Sur les conclusions aux fins d’annulation :
2. Par arrêté du 29 avril 2024, pris en cours d’instance, le préfet des Hautes -Pyrénées a abrogé l’arrêté du 19 mars 2024. Il ressort par ailleurs des pièces du dossier qu’après avoir procédé à un nouvel examen de la situation du requérant, cette même autorité a délivré à
M. B un titre de séjour portant la mention « salarié » qui lui a été remis le 10 décembre 2024. Par suite, les conclusions aux fins d’annulation de la requête de M. B sont devenues sans objet.
Sur les conclusions aux fins d’injonction :
3. Ainsi qu’il a été dit au point 2, l’arrêté du préfet des Hautes-Pyrénées du 19 mars 2024 a été abrogé. Par suite, les conclusions aux fins d’injonction de la requête de M. B sont également devenues sans objet.
Sur les frais liés à l’instance :
4. Aux termes de l’article L. 761-1 du code de justice administrative : « Dans toutes les instances, le juge condamne la partie tenue aux dépens ou, à défaut, la partie perdante, à payer à l’autre partie la somme qu’il détermine, au titre des frais exposés et non compris dans les dépens. Les parties peuvent produire les justificatifs des sommes qu’elles demandent et le juge tient compte de l’équité ou de la situation économique de la partie condamnée. Il peut, même d’office, pour des raisons tirées des mêmes considérations, dire qu’il n’y a pas lieu à cette condamnation. ».
5. Dans les circonstances de l’espèce, il n’y a pas lieu de faire droit aux conclusions de la requête de M. B présentées sur le fondement de l’article L. 761-1 du code de justice administrative.
D E C I D E :
Article 1er : Il n’y a pas lieu de statuer sur les conclusions aux fins d’annulation et d’injonction de la requête de M. B.
Article 2 : Les conclusions de la requête de M. B sont rejetées pour le surplus.
Article 3 : Le présent jugement sera notifié à M. C et au préfet des Hautes-Pyrénées.
Copie en sera adressée au ministre de l’intérieur.

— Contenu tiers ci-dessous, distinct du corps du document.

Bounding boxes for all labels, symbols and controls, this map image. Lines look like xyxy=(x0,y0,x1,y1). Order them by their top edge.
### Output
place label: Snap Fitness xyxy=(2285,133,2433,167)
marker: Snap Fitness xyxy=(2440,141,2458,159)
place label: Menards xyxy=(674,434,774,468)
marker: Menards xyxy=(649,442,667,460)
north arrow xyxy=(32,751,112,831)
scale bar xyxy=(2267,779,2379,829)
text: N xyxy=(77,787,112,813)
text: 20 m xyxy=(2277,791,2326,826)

Délibéré après l’audience du 7 janvier 2025, à laquelle siégeaient :
M. de Saint-Exupéry de Castillon, président,
Mme Genty, première conseillère,
M. Aubry, conseiller.
Rendu public par mise à disposition au greffe le 21 janvier 2025.
La rapporteure,
F. GENTY
Le président,
F. DE SAINT-EXUPERY DE CASTILLONLa greffière,
P. SANTERRE
La République mande et ordonne au ministre de l’intérieur en ce qui le concerne ou à tous commissaires de justice à ce requis en ce qui concerne les voies de droit commun, contre les parties privées, de pourvoir à l’exécution du présent jugement.